The EUR/USD pair has sensed selling interest after a pullback move to near the round-level resistance of 1.0800 in the early Asian session. The major currency pair has resumed its downside journey as the stronger-than-anticipated United States Nonfarm Payrolls (NFP) reports have dismantled the expectations of a pause in the interest rate escalation by the Federal Reserve (Fed) after reaching 4.50-4.75%. The street considered that a meaningful declining trend in the inflationary pressures is sufficient to pause interest rate hiking for a period of time to assess the impact of policy tightening till done.
S&P500 witnessed a massive sell-off a gigantic jump in the additions to the US labor force might force a rebound in inflation projections, portraying a risk-aversion theme. Three-day winning spree in the 500-stock basket terminated on expectations that further increases in interest rates would deepen recession fears ahead. The US Dollar Index (DXY) displayed a juggernaut rally to near 102.60 and is expected to continue its upside journey as mammoth employment generation has cleared that battle against inflation is far from over.
A significant jump in the US employment numbers weakened the demand for US government bonds, which led to a jump in the 10-year US Treasury yields above 3.51%.
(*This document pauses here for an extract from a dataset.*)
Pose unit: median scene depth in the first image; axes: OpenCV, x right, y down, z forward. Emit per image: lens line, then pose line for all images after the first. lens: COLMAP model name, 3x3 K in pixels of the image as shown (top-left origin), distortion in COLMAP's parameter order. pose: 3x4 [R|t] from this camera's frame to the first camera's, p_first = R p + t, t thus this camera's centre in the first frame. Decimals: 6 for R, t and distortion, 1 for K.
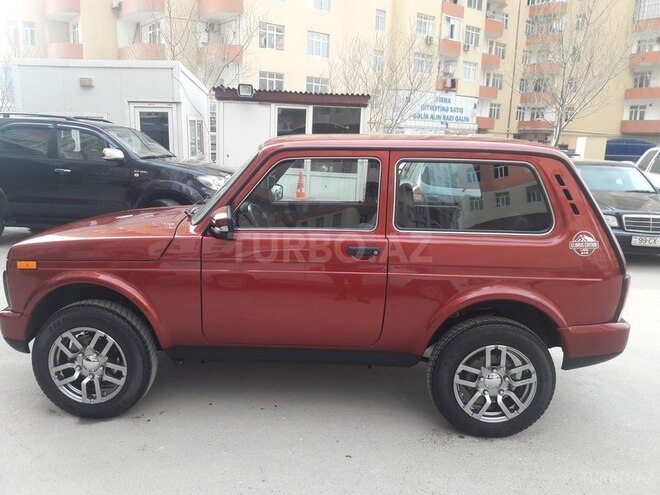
lens RADIAL K [[534.2, 0, 320.2], [0, 534.2, 248.2], [0, 0, 1]] dist [0.050744, -0.126596]
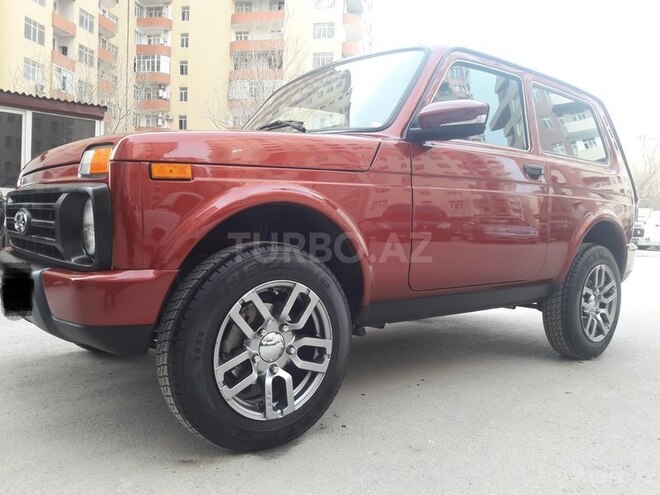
lens RADIAL K [[534.2, 0, 320.2], [0, 534.2, 248.2], [0, 0, 1]] dist [0.050744, -0.126596]
pose [[0.756150, -0.032642, 0.653584, -0.771260], [0.108658, 0.991154, -0.076208, 0.159110], [-0.645314, 0.128642, 0.753008, 0.514978]]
The United States economy has added fresh 517K, extremely higher than the consensus of 185K and the former release of 260K. The Unemployment Rate was trimmed to a multi-decade low of 3.4% lower than the expectations and the prior release of 3.6% and 3.5% respectively. Apart, from that Average Hourly Earnings have dropped to 4.4% from 4.9% released earlier. A decline in earnings data might keep inflation projections in check as lower liquidity with households will not allow them to increase spending.
On the Eurozone front, investors are keeping an eye on Retail Sales data, which is scheduled for Monday. The contraction in the economic data is expected to trim to 2.7% from the prior contraction of 2.8%. A spree of contraction in consumer spending might trim projections for the Consumer Price Index (CPI), which will delight the European Central Bank (ECB) ahead.